**Saved data entries:**
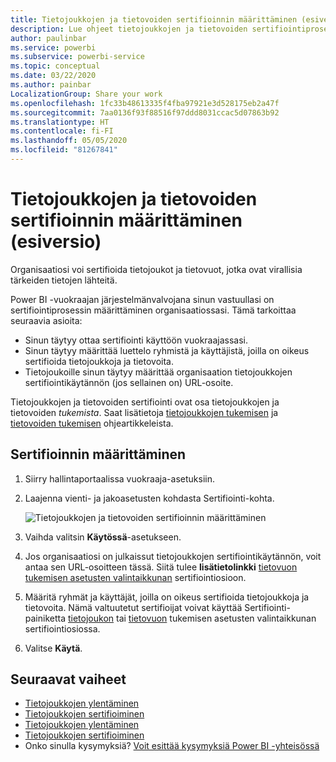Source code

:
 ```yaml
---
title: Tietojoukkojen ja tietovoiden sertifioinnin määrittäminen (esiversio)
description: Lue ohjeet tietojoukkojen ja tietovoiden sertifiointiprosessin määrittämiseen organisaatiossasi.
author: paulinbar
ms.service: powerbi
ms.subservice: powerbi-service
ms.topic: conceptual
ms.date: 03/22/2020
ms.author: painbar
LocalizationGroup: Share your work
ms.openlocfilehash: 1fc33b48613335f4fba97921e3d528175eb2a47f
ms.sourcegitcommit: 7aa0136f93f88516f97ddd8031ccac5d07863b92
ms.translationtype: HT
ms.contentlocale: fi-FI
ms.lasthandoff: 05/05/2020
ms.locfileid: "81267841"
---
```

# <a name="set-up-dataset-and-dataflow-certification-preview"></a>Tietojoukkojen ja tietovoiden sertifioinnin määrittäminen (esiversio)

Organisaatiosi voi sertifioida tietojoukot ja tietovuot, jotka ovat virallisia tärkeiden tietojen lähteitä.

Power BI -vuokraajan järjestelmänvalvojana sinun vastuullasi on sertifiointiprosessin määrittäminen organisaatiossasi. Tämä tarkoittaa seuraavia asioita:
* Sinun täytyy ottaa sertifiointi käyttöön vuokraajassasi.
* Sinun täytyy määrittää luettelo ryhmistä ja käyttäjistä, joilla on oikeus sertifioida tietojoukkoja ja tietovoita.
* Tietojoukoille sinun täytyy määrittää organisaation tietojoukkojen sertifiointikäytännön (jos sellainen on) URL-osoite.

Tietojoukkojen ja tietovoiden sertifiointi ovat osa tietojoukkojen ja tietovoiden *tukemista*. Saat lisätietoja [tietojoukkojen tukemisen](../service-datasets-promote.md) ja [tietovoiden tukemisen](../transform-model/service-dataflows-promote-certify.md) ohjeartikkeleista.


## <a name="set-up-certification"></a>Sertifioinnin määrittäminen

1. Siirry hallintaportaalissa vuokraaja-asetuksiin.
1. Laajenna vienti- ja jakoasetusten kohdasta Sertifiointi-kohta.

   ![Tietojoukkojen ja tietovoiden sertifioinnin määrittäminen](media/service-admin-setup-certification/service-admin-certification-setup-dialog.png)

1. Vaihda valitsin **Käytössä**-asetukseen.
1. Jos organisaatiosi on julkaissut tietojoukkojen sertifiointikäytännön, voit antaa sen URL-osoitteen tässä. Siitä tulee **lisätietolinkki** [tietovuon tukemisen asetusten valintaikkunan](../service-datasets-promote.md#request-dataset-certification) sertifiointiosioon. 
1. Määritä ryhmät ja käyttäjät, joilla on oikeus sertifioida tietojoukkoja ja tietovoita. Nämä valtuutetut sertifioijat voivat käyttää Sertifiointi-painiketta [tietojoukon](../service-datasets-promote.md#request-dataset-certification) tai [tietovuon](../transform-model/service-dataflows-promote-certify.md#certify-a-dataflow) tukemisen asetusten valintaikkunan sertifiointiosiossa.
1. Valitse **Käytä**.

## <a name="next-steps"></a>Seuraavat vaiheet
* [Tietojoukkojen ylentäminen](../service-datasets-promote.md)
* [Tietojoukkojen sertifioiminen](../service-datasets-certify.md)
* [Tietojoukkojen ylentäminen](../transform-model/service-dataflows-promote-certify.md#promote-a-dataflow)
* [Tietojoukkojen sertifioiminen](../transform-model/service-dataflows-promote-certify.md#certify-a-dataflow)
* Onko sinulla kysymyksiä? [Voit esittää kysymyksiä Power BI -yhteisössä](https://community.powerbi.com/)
...
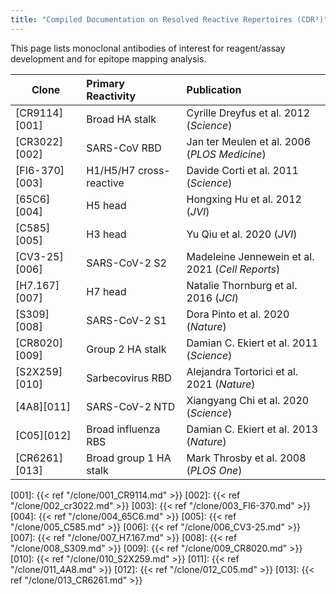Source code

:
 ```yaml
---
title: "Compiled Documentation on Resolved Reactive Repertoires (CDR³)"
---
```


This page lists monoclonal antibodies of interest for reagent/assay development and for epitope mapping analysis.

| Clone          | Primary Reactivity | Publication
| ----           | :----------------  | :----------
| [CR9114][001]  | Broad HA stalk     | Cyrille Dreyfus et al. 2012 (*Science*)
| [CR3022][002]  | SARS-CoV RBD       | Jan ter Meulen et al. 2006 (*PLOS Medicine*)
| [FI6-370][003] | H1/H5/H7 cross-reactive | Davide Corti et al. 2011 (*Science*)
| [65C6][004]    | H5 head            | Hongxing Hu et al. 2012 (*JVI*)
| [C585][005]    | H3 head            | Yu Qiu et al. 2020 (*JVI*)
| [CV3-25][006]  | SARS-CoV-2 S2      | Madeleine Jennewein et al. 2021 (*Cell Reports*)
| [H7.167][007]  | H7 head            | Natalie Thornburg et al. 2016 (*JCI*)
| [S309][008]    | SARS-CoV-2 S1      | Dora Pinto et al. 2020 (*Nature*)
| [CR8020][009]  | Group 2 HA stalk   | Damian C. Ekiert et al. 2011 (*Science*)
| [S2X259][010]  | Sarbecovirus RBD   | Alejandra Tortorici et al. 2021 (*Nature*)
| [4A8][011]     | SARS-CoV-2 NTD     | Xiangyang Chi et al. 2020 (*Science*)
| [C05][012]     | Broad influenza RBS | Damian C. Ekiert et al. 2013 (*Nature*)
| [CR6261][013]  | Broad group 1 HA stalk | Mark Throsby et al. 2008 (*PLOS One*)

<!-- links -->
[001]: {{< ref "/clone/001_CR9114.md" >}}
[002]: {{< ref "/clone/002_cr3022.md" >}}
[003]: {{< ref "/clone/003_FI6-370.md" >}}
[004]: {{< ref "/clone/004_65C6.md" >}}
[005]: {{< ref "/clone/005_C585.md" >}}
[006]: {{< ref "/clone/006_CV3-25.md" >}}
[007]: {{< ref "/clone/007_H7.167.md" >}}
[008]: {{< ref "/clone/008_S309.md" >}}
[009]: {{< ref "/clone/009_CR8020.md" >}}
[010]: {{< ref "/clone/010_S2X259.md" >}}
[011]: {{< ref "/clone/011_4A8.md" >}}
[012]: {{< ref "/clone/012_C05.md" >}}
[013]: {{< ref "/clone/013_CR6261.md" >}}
---
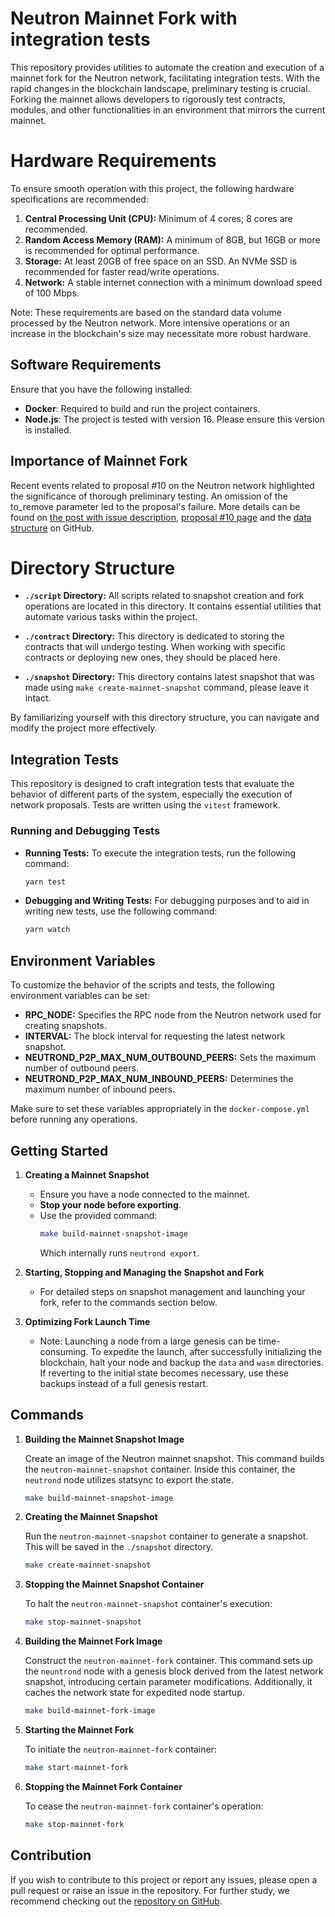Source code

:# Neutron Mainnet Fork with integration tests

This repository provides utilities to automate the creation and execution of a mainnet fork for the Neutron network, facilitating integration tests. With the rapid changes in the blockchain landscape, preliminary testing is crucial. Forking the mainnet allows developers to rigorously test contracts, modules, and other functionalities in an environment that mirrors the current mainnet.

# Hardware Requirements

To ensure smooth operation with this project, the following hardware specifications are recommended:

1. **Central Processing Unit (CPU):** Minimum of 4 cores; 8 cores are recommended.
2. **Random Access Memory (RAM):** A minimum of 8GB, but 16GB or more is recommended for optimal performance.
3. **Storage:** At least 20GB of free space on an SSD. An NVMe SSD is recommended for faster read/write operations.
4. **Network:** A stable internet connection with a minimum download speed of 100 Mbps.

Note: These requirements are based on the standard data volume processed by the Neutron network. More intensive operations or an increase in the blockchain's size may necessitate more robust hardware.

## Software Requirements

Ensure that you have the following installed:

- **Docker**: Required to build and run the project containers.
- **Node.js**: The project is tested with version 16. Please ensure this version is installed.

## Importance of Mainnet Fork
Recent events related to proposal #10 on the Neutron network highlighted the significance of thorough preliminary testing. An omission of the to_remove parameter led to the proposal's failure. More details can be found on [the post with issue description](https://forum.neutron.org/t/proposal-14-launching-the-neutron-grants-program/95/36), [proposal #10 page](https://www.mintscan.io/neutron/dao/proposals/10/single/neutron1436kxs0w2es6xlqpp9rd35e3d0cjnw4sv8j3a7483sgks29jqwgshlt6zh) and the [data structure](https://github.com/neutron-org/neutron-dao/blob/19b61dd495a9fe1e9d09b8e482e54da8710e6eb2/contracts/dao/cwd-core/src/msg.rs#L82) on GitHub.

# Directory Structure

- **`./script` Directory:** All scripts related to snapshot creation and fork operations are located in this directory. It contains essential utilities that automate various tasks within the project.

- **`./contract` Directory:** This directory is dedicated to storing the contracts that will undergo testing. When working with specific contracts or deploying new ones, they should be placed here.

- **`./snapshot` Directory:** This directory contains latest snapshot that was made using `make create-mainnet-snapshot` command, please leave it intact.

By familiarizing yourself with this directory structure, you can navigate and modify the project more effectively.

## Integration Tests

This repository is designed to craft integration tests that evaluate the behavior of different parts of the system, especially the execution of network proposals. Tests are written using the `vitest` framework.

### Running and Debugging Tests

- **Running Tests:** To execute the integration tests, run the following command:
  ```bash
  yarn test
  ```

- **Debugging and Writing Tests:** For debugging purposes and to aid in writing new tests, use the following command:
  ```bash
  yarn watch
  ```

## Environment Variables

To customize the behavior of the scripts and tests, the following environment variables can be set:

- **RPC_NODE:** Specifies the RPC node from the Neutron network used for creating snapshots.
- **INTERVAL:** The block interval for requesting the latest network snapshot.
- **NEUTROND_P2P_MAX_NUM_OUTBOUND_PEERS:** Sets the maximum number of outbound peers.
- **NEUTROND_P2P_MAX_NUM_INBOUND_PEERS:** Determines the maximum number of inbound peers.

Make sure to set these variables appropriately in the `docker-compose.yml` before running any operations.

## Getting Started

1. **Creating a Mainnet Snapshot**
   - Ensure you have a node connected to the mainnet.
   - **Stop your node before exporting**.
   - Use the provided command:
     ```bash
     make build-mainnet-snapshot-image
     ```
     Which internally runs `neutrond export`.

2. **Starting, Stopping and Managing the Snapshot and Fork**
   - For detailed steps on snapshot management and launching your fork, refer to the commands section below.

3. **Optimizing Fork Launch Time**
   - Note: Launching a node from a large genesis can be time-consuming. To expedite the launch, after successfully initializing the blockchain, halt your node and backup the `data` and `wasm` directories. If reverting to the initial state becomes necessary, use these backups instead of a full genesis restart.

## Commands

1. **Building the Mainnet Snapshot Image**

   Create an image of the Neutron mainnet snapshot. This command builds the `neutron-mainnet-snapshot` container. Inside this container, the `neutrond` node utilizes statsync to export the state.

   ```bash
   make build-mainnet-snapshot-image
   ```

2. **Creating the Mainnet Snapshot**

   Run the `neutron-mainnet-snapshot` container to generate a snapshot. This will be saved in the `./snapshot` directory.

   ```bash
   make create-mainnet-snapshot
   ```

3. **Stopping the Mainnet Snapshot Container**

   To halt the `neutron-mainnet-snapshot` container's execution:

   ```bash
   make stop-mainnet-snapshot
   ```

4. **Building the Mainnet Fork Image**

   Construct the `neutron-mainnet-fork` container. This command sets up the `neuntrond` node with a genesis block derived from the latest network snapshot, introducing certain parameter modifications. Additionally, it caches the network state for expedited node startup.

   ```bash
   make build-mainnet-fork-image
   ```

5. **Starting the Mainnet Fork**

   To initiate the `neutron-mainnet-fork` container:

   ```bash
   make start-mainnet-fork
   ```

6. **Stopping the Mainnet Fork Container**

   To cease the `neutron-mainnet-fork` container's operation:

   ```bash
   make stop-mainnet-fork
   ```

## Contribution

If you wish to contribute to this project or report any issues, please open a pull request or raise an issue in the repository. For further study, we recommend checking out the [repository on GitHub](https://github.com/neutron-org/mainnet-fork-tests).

**WHAT TO DO:** Filter the records above, keeping each line that contains the word "SARS".

**THE ANSWER:**
| [CR3022][002]  | SARS-CoV RBD       | Jan ter Meulen et al. 2006 (*PLOS Medicine*)
| [CV3-25][006]  | SARS-CoV-2 S2      | Madeleine Jennewein et al. 2021 (*Cell Reports*)
| [S309][008]    | SARS-CoV-2 S1      | Dora Pinto et al. 2020 (*Nature*)
| [4A8][011]     | SARS-CoV-2 NTD     | Xiangyang Chi et al. 2020 (*Science*)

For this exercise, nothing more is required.